ARTICLE:
----------
Could look something like this as a rough example (brainstorming here, suggestions welcome):

Simplest possible - just filenames:

- fastqc
  - SRR389222_sub1_fastqc.html
  - SRR389222_sub2_fastqc.html
  - zips:
    - SRR389222_sub1_fastqc.zip
    - SRR389222_sub2_fastqc.zip

Adding in a few more metadata attributes to check:

- fastqc
  - SRR389222_sub1_fastqc.html:
      mimetype: text/html
  - SRR389222_sub2_fastqc.html:
      mimetype: text/html
      content: '<tr><td>Sequence length</td><td>36</td></tr>'
  - zips:
    - SRR389222_sub1_fastqc.zip:
        mimetype: application/zip
        filesize: 512694
        filesize_tolerance: 1000
    - SRR389222_sub2_fastqc.zip:
        mimetype: application/zip
        filesize: 512306
        filesize_tolerance_pct: 5

Bonus thoughts

  • Python or groovy?
    • Easiest route (for me) is the new subcommand above
    • Could be nice added value to do this in Groovy instead, and have a --check-results pipeline param that enables the check at the end of the run. But probably complicates things and bloats codebase. (Could always add this in later with the same metadata files)
  • Ignore unexpected files? (I think so)
  • Need a command to build / update these metadata files automatically

ewels avatar Apr 28 '20 08:04 ewels

I agree that something which integrates as cleanly as possible with the current Nextflow infrastructure would probably be best

stevekm avatar Apr 28 '20 08:04 stevekm

It seemed to me that one of the challenges was just in writing the code the check the output of each file type. That's why in my example I did a wrapper around samtools flagstat then stopped there, because the time investment grew rather large to wrap each tool's files in a class just to more easily access it's output. In that regard MultiQC could be useful.

stevekm avatar Apr 28 '20 09:04 stevekm

for reference, the method I hacked together with Python unittest was to just validate the exit status of the pipeline, and do custom parsing of the output files;

https://github.com/stevekm/nextflow-ci/blob/master/test_nextflow.py https://github.com/stevekm/nextflow-ci/blob/master/test_flagstat.py

another reference, I have been working on basic methods to do similar unit testing of CWL workflows here; https://github.com/mskcc/pluto-cwl/blob/master/tests/test_generate_cBioPortal_file_cwl.py

This seems pretty similar to the issue of unit testing Nextflow outputs, if Python were chosen for it.
----------
LIST OF TASKS:
A – In the thread on testing pipeline outputs, reproduce the passage from "Bonus thoughts" to "(I think so)".
B – Answer these questions from the thread on testing pipeline outputs:
(i) What mimetype is listed for SRR389222_sub1_fastqc.zip?
(ii) What filesize is given for SRR389222_sub2_fastqc.zip?
(iii) Which tool did stevekm wrap in his example before stopping there?
The data that follows the thread is separate material.

DATASET EXCERPT:
----------
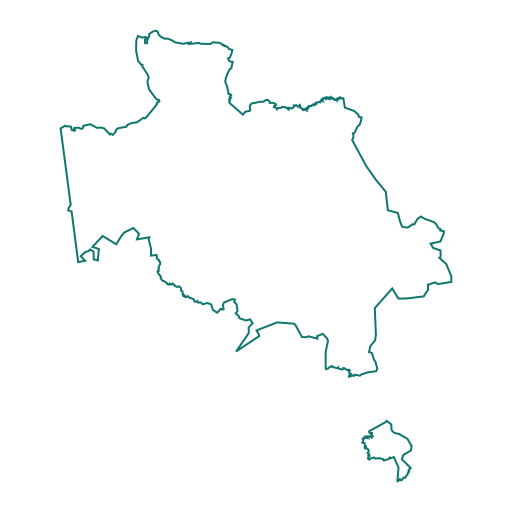 outline of Lažas pag., Aizputes, Latvia
{"feature_id": "27541924B50720776256607", "entity_name": "Lažas pag.", "entity_type": "district", "adm_level": 2, "iso_a3": "LVA", "parent_name": "Latvia", "parent_adm1": "Aizputes", "projection": "orthographic", "projection_center": [21.55, 56.777], "detail": "fine", "context": "isolated", "style": "outline", "palette": "teal", "viewbox_px": 512, "rotation_deg": 0, "n_neighbors": 0, "source": "geoboundaries", "source_scale": "gbopen_adm2", "svg_char_len": 5993}
<svg xmlns="http://www.w3.org/2000/svg" viewBox="0 0 512 512"><path d="M60.6,128.4L70.7,204.8L68.8,207.8L68.2,210.4L71.6,211.5L78.2,262.2L85.1,260.7L80.7,256.2L85.4,252.0L88.4,251.2L90.1,249.4L93.6,251.6L93.7,259.4L97.8,260.4L98.9,249.0L92.5,246.9L102.6,236.0L116.3,244.3L120.9,236.7L124.1,232.6L133.4,228.0L139.0,233.7L137.0,239.4L149.3,237.3L148.7,239.1L151.1,249.2L150.9,255.6L156.6,255.0L157.1,258.9L158.1,259.2L159.0,260.4L158.9,261.0L160.0,261.7L160.2,264.2L158.9,266.1L158.6,267.5L159.0,268.4L158.1,270.1L158.2,270.8L158.7,271.0L157.6,272.0L159.5,275.4L160.4,275.6L160.9,277.0L160.6,278.4L162.7,280.9L164.1,281.1L166.8,283.0L167.0,283.8L169.0,284.7L169.8,283.6L170.8,284.4L172.6,283.5L173.1,284.0L172.8,284.5L174.4,284.8L174.9,285.9L177.4,287.0L178.7,286.3L180.7,287.7L181.1,288.7L180.9,290.5L182.4,291.3L182.5,292.8L183.2,294.0L182.7,294.8L183.4,296.1L184.8,295.5L185.1,297.0L185.6,297.3L187.9,296.1L188.9,297.5L193.4,299.0L194.3,301.2L195.4,301.9L197.4,301.0L198.1,302.6L200.9,302.4L202.7,304.3L207.3,303.0L211.1,304.4L213.0,310.0L217.2,312.7L220.8,308.7L222.2,309.6L223.6,309.2L222.9,305.1L224.0,302.5L232.4,299.1L235.0,299.7L234.2,302.1L236.6,304.2L237.5,311.1L235.6,313.3L238.7,316.0L239.2,318.1L246.0,320.5L250.0,319.3L252.6,323.2L248.7,327.5L248.8,333.0L236.1,351.5L259.2,336.1L259.1,335.1L256.5,330.4L277.2,322.4L294.2,323.7L295.5,325.1L302.0,337.1L306.2,337.2L308.5,336.3L317.4,338.6L317.2,336.1L322.7,333.9L326.9,338.2L328.0,340.9L325.7,351.7L325.6,366.1L326.0,369.1L328.2,368.5L330.0,366.7L331.4,366.7L331.7,366.2L332.7,366.4L332.8,367.1L337.8,368.3L338.3,367.5L338.6,368.5L342.4,369.6L343.5,368.7L343.4,368.1L344.1,368.1L347.4,370.2L348.9,369.6L349.8,370.4L348.9,371.3L349.7,372.7L349.4,373.2L351.0,374.0L349.1,375.6L349.1,376.7L353.1,375.5L354.0,375.9L354.7,374.7L359.9,375.7L361.5,374.4L367.6,372.4L376.1,371.2L377.3,368.7L375.5,361.8L374.0,359.8L371.9,353.0L369.0,352.1L370.5,345.9L375.1,340.3L375.9,335.1L374.8,308.1L392.2,288.5L398.4,298.6L407.5,298.4L423.7,296.4L428.0,289.8L428.0,284.7L435.3,282.4L438.0,284.1L451.4,281.9L451.3,276.3L446.3,264.1L439.4,257.8L440.2,257.4L440.7,255.4L440.4,250.4L433.1,247.9L430.6,243.6L440.5,241.4L443.8,233.2L443.9,231.3L440.2,230.4L440.5,229.1L438.5,228.2L436.3,224.4L434.0,222.1L424.7,218.8L420.9,216.5L417.4,219.0L414.3,224.4L412.6,224.2L407.8,227.6L403.0,227.0L401.9,226.3L399.9,220.9L397.9,213.0L387.8,210.2L385.8,191.9L375.8,179.6L366.2,166.0L352.2,140.1L353.3,137.5L353.5,135.7L352.8,133.4L354.5,132.9L357.2,127.0L359.6,124.6L360.9,121.3L361.5,117.4L358.9,116.9L358.5,115.0L354.4,111.1L344.9,107.6L343.3,98.2L341.9,98.4L340.2,97.4L340.1,98.6L338.6,98.5L337.7,99.9L337.7,98.3L336.3,99.0L335.8,100.1L334.9,100.0L333.3,98.3L332.9,98.9L332.2,97.9L331.3,98.2L330.7,96.9L330.1,97.4L330.2,98.4L329.6,98.4L329.7,99.1L328.2,98.7L328.5,98.0L328.1,97.5L326.9,98.4L327.1,97.4L326.7,97.2L325.8,97.4L326.2,98.2L325.7,98.8L325.1,97.8L324.1,97.9L323.7,98.8L322.7,98.5L322.3,99.8L322.6,100.7L321.5,100.0L321.5,101.1L320.6,101.0L320.1,102.4L317.9,102.0L317.0,102.5L316.8,103.3L315.6,102.9L315.3,103.8L315.6,104.5L314.8,105.0L314.4,104.4L313.6,105.0L313.4,104.4L312.4,104.6L311.3,106.1L309.2,106.0L309.2,106.7L308.0,106.8L308.1,107.3L306.6,108.1L307.9,108.5L307.7,109.1L306.2,109.2L305.8,109.6L306.2,110.3L304.4,109.5L303.2,110.2L302.7,109.9L303.0,109.0L300.1,107.7L300.3,106.0L299.9,104.9L299.3,105.3L299.5,106.0L297.7,106.7L296.0,105.1L295.0,105.9L293.9,105.4L293.3,107.5L291.8,108.5L289.7,107.9L288.6,108.7L288.6,109.6L288.0,109.3L288.0,107.8L285.9,107.9L285.0,107.0L282.0,107.0L281.0,107.8L277.3,108.3L276.9,109.2L276.2,107.9L273.9,107.1L274.2,106.1L276.1,104.9L275.8,104.1L273.4,102.9L269.7,102.9L269.4,101.3L267.8,100.0L266.0,99.9L263.5,101.8L260.4,101.7L251.6,103.5L250.4,104.8L249.8,106.6L250.2,109.9L249.8,110.8L245.2,111.8L242.9,114.6L229.5,102.9L229.2,101.8L229.9,100.5L229.3,100.0L229.8,99.5L229.4,99.1L230.8,98.0L229.9,97.7L229.9,96.4L231.2,95.5L230.9,94.7L229.5,93.9L228.6,94.1L227.1,86.4L225.2,81.7L225.9,77.9L228.2,72.1L229.8,69.2L231.3,68.2L232.7,61.9L231.0,61.8L228.8,60.5L228.1,58.4L229.8,57.8L231.7,53.0L232.3,50.0L228.8,48.9L228.1,47.5L226.5,46.4L224.2,45.9L223.1,45.3L223.6,45.0L219.4,42.8L212.9,42.3L210.3,44.0L200.3,43.7L199.0,42.9L190.3,43.9L190.6,42.6L188.7,43.7L188.6,42.7L183.0,43.8L174.9,42.3L171.8,40.2L167.1,38.5L164.9,38.8L161.3,37.0L158.8,35.0L157.7,31.7L155.9,30.7L152.6,31.7L149.2,34.0L149.3,36.1L147.3,39.8L147.1,43.2L145.2,43.2L144.9,40.7L145.2,39.2L146.6,37.5L144.7,37.0L142.2,37.6L138.0,36.0L136.3,40.4L136.1,50.9L138.1,60.8L140.9,64.5L142.5,64.8L142.3,66.3L147.8,75.0L148.7,77.7L147.4,81.7L149.0,89.3L155.3,97.8L157.3,99.9L158.8,99.8L159.4,101.4L156.9,102.9L157.1,104.0L146.8,116.8L144.8,118.4L143.4,117.8L136.9,122.4L131.6,123.0L127.1,125.1L126.5,126.7L117.7,128.4L115.9,130.1L115.6,131.8L112.8,134.9L110.8,133.6L109.9,134.5L104.2,128.4L101.2,127.6L96.9,127.8L90.3,124.2L83.4,125.8L83.1,126.2L83.2,127.7L81.5,128.9L78.4,127.7L74.4,127.9L74.1,128.7L75.1,130.1L74.6,130.8L71.9,130.1L70.8,126.5L65.9,126.3L65.2,125.7L60.6,128.4ZM392.2,431.0L391.5,429.6L391.3,424.4L386.7,420.9L384.8,422.6L369.3,431.1L369.1,431.6L369.5,432.9L372.0,433.0L371.6,435.5L372.8,436.3L371.8,437.5L370.7,435.6L369.6,437.1L368.2,436.3L365.6,436.5L367.1,438.0L364.9,437.5L363.2,438.1L362.9,438.7L363.9,438.7L362.4,442.7L364.7,443.1L364.6,444.5L365.2,445.9L364.6,446.9L364.8,447.5L365.9,446.7L366.1,447.3L365.7,448.4L366.5,448.3L368.3,449.5L368.8,451.4L367.6,453.0L368.9,454.0L368.7,454.5L369.5,455.7L368.4,455.8L368.6,456.9L367.9,457.9L368.4,459.1L369.3,459.6L369.8,458.7L374.2,457.5L375.1,458.6L379.2,458.2L383.1,459.1L383.8,460.5L389.5,458.7L389.7,457.6L390.9,458.1L393.9,457.1L398.5,467.5L397.4,481.1L397.9,481.3L399.8,479.2L400.2,480.1L401.5,480.3L403.8,477.5L405.2,477.8L406.5,475.4L407.4,475.0L407.8,473.0L408.9,472.1L408.5,470.7L409.0,470.6L408.8,470.3L409.1,469.3L410.8,468.1L401.9,459.3L403.3,455.0L410.9,450.5L411.6,446.1L407.5,438.9L399.3,434.1L394.4,432.9L392.2,431.0Z" fill="none" stroke="#0f766e" stroke-width="2"/></svg>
----------
TASK RESULTS:
A –
Bonus thoughts

  • Python or groovy?
    • Easiest route (for me) is the new subcommand above
    • Could be nice added value to do this in Groovy instead, and have a --check-results pipeline param that enables the check at the end of the run. But probably complicates things and bloats codebase. (Could always add this in later with the same metadata files)
  • Ignore unexpected files? (I think so)

B –
(i) application/zip
(ii) 512306
(iii) samtools flagstat